IRE
Information Retrieval Experiment
The Cranfield tests
chapter
Karen Sparck Jones
Butterworth & Company
Karen Sparck Jones
All rights reserved. No part of this publication may be reproduced
or transmitted in any form or by any means, including photocopying
and recording, without the written permission of the copyright holder,
application for which should be addressed to the Publishers. Such
written permission must also be obtained before any part of this
publication is stored in a retrieval system of any nature.
260 The Cranfield tests
to such questions as determining the time spent on identifying subject content
versus that spent on assigning notations or headings. There were many
problems to be dealt with, and
we came up against many difficulties that had not been envisaged' (p.27),
but as the Report notes,
`by the time that the first 6000 documents had been dealt with, the indexers
had established a tempo which was maintained to the end of the whole of
the indexing.' (p.25)
Even so, it is clear that indexing to time was a major effort for the indexers.
A point of particular interest is that experience with the indexing led to
developments of the schemes used. Indeed at one stage
`it was clear that with the facet classification we were getting into a
complete mess and a technical revision of the schedules was necessary,
together with some procedural alterations.' (p.28)
Again,
`as indexing continued, the original rules for the alphabetical subject
indexing appeared to be too restrictive and we had to make some slight
modifications.' (p.29)
The UDC presented some, though fewer, problems, while Uniterms
presented least difficulties. The main feature of the whole indexing operation
was the idea of main and subsidiary assignments, i.e. each indexer would
process a batch of documents using scheme A, say, as base, and then supply
appropriate descriptions for B, C and D; he would then process another
batch using B as base, and so on. In fact this approach to avoiding global
biasses towards one language had to be simplified, though it was maintained
in essentials. As Cleverdon says,
`it is difficult to know exactly how to assess our experience in setting up
these systems, because few people appear to have attempted to review
objectively their own experience.' (p.29)

___

#### What needs to be done
Please revise the part of the Cranfield tests passage that opens with the words containing "260 The Cranfield" and closes with "for the indexers.", putting "catalogers" wherever "indexers" appears. Separate material comes next and has no connection to the Cranfield tests passage.

#### Raw data

___

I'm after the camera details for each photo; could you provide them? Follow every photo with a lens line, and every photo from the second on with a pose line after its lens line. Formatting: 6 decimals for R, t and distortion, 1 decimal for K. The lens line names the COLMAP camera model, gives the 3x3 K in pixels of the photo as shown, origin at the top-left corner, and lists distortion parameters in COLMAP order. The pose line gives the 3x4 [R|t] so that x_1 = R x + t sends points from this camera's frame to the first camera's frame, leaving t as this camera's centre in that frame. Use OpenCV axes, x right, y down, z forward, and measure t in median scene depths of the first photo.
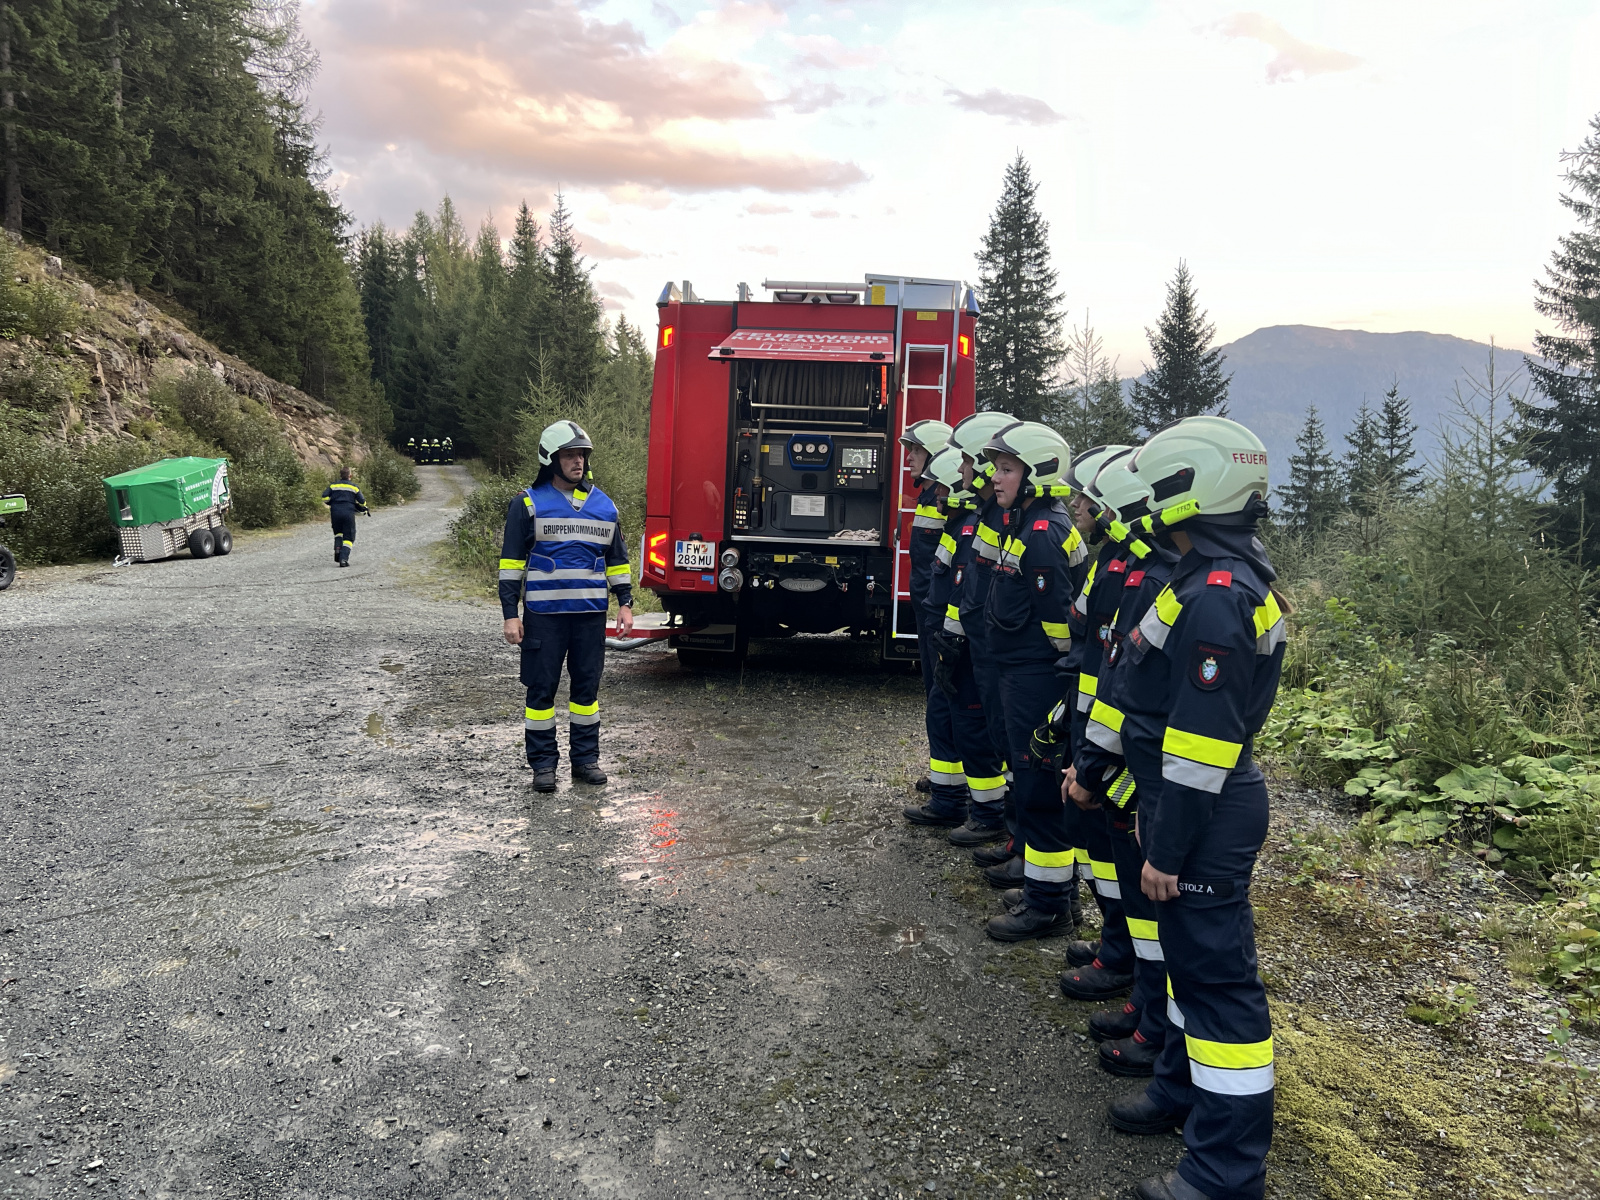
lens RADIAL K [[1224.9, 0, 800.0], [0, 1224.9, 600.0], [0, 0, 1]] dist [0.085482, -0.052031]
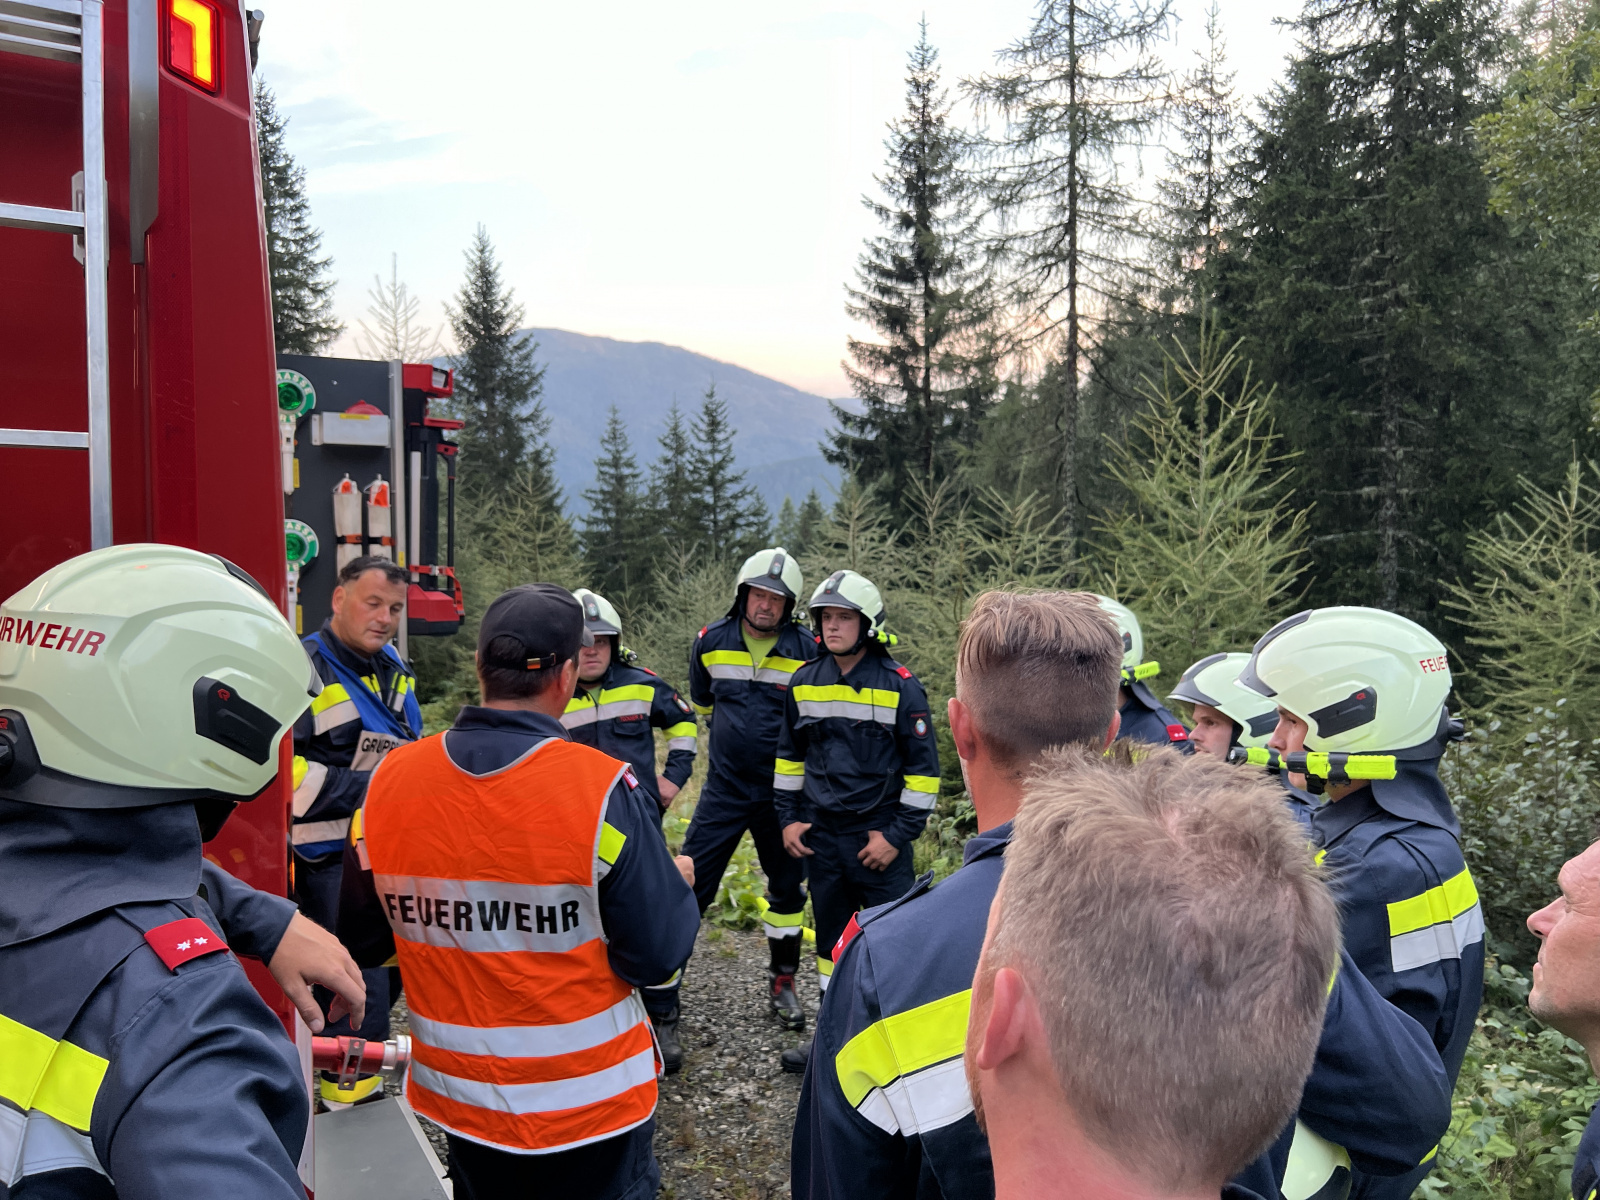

___

#### Exercise output
260 The Cranfield tests
to such questions as determining the time spent on identifying subject content
versus that spent on assigning notations or headings. There were many
problems to be dealt with, and
we came up against many difficulties that had not been envisaged' (p.27),
but as the Report notes,
`by the time that the first 6000 documents had been dealt with, the catalogers
had established a tempo which was maintained to the end of the whole of
the indexing.' (p.25)
Even so, it is clear that indexing to time was a major effort for the catalogers.